***** Data

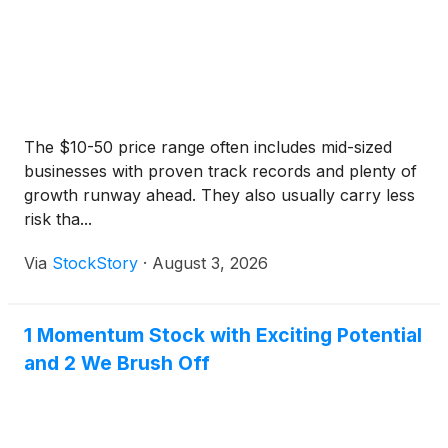
The $10-50 price range often includes mid-sized
businesses with proven track records and plenty of
growth runway ahead. They also usually carry less
risk tha...
Via
StockStory
·
August 3, 2026
1 Momentum Stock with Exciting Potential
and 2 We Brush Off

**********

§ Problem to work on: Copy every line of the data that holds the string "with".

§ Output:
businesses with proven track records and plenty of
1 Momentum Stock with Exciting Potential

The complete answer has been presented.